━━ Provided records ━━

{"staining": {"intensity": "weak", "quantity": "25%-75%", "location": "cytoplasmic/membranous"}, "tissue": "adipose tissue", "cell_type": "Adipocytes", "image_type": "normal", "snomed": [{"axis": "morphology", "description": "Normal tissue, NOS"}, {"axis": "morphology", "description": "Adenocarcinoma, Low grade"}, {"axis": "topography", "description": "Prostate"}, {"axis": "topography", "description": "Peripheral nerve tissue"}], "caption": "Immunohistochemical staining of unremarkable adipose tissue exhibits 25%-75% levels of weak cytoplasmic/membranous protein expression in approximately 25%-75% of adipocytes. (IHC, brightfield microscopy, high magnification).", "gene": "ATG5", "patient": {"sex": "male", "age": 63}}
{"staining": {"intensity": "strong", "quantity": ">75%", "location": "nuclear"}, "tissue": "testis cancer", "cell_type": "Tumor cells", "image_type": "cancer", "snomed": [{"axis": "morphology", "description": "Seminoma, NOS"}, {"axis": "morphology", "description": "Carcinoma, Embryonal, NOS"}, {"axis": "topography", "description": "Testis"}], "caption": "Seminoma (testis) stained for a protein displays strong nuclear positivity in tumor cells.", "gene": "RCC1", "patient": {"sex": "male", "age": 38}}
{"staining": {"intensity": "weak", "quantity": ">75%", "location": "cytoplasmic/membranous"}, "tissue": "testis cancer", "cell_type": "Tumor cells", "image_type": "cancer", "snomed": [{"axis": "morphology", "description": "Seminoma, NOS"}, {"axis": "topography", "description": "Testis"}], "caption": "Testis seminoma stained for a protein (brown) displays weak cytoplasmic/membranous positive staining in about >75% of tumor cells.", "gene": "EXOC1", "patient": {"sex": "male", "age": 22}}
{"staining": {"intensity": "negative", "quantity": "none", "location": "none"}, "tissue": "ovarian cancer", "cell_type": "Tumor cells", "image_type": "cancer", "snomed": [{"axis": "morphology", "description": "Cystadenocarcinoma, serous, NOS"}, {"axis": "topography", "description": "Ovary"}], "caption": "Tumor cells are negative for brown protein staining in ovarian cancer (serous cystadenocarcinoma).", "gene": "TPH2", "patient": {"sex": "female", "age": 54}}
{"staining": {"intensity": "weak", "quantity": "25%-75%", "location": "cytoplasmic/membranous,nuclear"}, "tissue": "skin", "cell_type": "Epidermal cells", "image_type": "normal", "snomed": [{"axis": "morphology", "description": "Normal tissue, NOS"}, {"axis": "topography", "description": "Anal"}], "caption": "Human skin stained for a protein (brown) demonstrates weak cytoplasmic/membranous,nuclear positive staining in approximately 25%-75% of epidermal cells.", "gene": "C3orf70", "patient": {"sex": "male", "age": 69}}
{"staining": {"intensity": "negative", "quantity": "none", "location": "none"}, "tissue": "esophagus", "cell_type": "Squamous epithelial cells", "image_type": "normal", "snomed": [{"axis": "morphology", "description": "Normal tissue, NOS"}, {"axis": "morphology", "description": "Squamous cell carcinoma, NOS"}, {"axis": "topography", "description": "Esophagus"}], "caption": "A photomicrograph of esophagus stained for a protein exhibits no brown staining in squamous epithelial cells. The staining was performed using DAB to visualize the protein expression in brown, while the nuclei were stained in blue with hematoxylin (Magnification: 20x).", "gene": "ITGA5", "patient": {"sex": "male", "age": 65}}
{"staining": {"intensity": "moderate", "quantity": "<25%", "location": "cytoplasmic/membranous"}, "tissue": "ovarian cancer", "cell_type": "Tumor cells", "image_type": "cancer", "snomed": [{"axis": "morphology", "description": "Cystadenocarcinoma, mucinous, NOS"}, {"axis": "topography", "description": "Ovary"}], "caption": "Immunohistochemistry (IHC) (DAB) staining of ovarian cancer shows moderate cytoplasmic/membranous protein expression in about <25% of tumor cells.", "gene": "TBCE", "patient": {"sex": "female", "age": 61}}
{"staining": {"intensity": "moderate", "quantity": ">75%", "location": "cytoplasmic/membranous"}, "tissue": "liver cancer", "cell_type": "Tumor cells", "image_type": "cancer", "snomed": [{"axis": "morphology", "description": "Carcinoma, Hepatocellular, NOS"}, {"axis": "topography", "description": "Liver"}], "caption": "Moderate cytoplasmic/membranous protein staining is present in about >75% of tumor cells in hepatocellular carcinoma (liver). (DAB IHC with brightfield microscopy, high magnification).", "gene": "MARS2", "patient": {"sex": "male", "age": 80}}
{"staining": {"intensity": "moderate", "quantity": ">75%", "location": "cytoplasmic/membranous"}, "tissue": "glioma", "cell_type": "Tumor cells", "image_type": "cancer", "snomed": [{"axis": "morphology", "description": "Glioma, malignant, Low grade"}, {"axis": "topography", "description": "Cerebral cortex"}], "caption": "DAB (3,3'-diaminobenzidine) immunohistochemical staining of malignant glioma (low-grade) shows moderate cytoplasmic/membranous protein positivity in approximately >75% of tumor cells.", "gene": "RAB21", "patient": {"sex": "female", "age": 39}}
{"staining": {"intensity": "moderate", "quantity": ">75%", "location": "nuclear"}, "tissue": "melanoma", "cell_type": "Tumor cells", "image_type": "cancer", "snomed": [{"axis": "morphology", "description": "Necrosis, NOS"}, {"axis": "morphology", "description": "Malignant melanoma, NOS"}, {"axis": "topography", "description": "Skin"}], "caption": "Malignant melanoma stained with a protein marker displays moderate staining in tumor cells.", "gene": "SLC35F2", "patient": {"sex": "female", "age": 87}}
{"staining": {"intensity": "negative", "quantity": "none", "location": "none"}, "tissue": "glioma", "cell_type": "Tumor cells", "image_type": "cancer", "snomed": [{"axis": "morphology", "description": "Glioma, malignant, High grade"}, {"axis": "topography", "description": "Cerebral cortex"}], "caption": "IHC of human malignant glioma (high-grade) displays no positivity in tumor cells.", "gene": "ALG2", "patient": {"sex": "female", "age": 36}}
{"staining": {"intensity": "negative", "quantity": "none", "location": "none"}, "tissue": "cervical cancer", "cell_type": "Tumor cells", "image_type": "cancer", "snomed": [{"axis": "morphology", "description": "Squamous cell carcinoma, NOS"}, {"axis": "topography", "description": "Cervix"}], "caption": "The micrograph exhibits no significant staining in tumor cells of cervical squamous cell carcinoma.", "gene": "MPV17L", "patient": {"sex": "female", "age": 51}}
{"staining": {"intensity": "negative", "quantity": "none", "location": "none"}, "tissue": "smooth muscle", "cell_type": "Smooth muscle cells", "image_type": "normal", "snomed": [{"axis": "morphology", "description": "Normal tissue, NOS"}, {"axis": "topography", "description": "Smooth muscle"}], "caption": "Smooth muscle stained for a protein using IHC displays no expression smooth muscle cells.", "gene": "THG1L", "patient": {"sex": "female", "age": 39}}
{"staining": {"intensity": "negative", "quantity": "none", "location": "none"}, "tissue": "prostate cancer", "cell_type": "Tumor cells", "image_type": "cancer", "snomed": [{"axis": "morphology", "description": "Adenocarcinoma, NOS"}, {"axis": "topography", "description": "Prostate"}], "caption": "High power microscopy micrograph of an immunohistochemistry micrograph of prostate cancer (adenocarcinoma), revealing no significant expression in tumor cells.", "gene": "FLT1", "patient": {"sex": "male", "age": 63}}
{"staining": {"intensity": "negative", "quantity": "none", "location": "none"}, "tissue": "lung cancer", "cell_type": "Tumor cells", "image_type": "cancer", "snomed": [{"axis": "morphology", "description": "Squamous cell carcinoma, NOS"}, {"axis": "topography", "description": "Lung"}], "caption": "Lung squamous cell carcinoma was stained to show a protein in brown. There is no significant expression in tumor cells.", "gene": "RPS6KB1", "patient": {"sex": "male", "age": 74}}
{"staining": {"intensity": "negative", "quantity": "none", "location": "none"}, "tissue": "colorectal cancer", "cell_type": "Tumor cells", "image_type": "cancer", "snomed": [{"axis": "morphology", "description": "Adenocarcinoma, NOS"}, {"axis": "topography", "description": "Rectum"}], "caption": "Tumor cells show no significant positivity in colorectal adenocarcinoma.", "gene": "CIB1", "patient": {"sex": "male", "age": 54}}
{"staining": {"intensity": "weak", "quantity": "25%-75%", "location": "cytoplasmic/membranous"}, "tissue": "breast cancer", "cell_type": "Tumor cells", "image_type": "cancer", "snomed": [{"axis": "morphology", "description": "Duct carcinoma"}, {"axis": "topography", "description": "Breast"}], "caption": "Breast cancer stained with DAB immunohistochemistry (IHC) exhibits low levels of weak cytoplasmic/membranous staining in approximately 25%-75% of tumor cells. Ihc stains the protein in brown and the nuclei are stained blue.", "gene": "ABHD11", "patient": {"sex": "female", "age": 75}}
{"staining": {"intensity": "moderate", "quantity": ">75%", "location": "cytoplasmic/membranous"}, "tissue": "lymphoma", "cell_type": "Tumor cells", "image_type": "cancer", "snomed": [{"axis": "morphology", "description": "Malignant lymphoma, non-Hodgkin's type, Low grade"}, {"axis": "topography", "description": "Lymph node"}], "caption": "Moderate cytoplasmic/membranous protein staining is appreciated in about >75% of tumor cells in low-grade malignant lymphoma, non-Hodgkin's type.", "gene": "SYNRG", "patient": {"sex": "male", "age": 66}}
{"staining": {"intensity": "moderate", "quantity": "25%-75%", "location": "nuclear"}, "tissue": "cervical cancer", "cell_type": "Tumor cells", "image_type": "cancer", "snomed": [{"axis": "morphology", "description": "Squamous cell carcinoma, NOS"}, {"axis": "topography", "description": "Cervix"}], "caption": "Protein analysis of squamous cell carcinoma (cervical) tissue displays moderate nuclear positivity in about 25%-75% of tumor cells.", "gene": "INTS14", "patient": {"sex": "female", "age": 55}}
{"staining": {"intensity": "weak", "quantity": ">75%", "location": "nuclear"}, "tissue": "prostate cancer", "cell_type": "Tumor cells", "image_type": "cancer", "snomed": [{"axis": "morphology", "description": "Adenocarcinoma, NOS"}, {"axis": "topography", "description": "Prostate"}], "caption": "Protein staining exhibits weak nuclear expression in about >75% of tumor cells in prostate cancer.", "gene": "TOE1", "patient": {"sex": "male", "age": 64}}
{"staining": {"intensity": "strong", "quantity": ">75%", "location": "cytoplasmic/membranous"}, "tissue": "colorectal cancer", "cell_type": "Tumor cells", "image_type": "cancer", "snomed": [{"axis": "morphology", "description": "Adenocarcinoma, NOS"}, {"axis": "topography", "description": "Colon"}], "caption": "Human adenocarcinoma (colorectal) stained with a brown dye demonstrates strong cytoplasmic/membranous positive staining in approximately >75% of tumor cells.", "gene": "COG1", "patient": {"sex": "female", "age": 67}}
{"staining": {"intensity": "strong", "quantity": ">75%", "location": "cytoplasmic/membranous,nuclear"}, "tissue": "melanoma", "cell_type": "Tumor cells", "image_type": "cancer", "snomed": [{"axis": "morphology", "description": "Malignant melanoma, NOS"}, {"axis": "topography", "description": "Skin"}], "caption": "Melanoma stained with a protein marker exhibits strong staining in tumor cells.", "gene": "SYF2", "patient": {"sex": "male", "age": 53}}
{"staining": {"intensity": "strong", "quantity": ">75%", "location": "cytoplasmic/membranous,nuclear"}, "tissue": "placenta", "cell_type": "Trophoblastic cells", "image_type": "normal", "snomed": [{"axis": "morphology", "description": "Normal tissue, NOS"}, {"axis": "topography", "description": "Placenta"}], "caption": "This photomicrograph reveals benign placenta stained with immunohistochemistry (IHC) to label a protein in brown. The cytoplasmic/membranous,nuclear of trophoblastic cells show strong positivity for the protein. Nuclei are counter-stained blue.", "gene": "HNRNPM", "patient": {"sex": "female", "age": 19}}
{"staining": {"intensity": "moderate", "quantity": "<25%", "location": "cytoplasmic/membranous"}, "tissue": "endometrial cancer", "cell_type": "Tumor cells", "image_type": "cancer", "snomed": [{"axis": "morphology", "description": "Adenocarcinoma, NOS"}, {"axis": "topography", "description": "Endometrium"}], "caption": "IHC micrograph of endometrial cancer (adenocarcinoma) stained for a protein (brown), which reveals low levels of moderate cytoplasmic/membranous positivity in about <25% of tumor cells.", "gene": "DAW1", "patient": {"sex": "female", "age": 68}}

━━━

> **Your instructions**
Return only the lines between the one holding "cells show no" and the one holding "non-Hodgkin's type, Low", inclusive, exactly as they appear above.

> **Written answer**
{"staining": {"intensity": "negative", "quantity": "none", "location": "none"}, "tissue": "colorectal cancer", "cell_type": "Tumor cells", "image_type": "cancer", "snomed": [{"axis": "morphology", "description": "Adenocarcinoma, NOS"}, {"axis": "topography", "description": "Rectum"}], "caption": "Tumor cells show no significant positivity in colorectal adenocarcinoma.", "gene": "CIB1", "patient": {"sex": "male", "age": 54}}
{"staining": {"intensity": "weak", "quantity": "25%-75%", "location": "cytoplasmic/membranous"}, "tissue": "breast cancer", "cell_type": "Tumor cells", "image_type": "cancer", "snomed": [{"axis": "morphology", "description": "Duct carcinoma"}, {"axis": "topography", "description": "Breast"}], "caption": "Breast cancer stained with DAB immunohistochemistry (IHC) exhibits low levels of weak cytoplasmic/membranous staining in approximately 25%-75% of tumor cells. Ihc stains the protein in brown and the nuclei are stained blue.", "gene": "ABHD11", "patient": {"sex": "female", "age": 75}}
{"staining": {"intensity": "moderate", "quantity": ">75%", "location": "cytoplasmic/membranous"}, "tissue": "lymphoma", "cell_type": "Tumor cells", "image_type": "cancer", "snomed": [{"axis": "morphology", "description": "Malignant lymphoma, non-Hodgkin's type, Low grade"}, {"axis": "topography", "description": "Lymph node"}], "caption": "Moderate cytoplasmic/membranous protein staining is appreciated in about >75% of tumor cells in low-grade malignant lymphoma, non-Hodgkin's type.", "gene": "SYNRG", "patient": {"sex": "male", "age": 66}}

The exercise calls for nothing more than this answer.